*What the task requires:* Please copy the items below word for word, starting at their first line and ending at the line that contains "tone curve: curves: ch0 [(0, 0)".

+-------+

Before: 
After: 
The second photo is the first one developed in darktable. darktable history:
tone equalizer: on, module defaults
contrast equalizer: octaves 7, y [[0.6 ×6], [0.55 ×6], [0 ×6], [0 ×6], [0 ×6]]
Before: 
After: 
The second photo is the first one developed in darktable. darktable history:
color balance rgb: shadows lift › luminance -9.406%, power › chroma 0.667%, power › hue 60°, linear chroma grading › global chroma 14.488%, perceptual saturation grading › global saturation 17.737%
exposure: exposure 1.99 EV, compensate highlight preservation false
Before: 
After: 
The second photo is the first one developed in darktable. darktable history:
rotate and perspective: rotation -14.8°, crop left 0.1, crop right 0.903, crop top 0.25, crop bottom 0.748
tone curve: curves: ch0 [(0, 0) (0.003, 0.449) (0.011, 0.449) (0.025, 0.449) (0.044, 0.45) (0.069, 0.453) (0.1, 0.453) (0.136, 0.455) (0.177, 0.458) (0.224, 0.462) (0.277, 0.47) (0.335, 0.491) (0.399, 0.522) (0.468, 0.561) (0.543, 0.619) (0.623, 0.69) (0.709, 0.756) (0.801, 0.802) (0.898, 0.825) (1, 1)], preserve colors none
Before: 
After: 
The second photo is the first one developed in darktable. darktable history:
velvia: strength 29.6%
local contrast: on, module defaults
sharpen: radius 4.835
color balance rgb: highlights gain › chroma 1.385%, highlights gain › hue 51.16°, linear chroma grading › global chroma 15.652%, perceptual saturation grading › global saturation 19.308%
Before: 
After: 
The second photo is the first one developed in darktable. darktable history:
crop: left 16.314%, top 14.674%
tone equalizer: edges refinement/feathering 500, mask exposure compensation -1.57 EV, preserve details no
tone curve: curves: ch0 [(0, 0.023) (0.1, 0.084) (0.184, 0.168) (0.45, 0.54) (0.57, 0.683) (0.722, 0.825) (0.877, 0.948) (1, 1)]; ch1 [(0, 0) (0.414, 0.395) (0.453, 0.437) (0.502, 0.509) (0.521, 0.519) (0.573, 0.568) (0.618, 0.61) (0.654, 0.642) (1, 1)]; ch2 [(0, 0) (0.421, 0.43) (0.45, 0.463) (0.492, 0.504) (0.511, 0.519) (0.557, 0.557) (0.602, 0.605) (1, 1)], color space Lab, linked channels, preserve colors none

+-------+

*Expected answer:*
Before: 
After: 
The second photo is the first one developed in darktable. darktable history:
tone equalizer: on, module defaults
contrast equalizer: octaves 7, y [[0.6 ×6], [0.55 ×6], [0 ×6], [0 ×6], [0 ×6]]
Before: 
After: 
The second photo is the first one developed in darktable. darktable history:
color balance rgb: shadows lift › luminance -9.406%, power › chroma 0.667%, power › hue 60°, linear chroma grading › global chroma 14.488%, perceptual saturation grading › global saturation 17.737%
exposure: exposure 1.99 EV, compensate highlight preservation false
Before: 
After: 
The second photo is the first one developed in darktable. darktable history:
rotate and perspective: rotation -14.8°, crop left 0.1, crop right 0.903, crop top 0.25, crop bottom 0.748
tone curve: curves: ch0 [(0, 0) (0.003, 0.449) (0.011, 0.449) (0.025, 0.449) (0.044, 0.45) (0.069, 0.453) (0.1, 0.453) (0.136, 0.455) (0.177, 0.458) (0.224, 0.462) (0.277, 0.47) (0.335, 0.491) (0.399, 0.522) (0.468, 0.561) (0.543, 0.619) (0.623, 0.69) (0.709, 0.756) (0.801, 0.802) (0.898, 0.825) (1, 1)], preserve colors none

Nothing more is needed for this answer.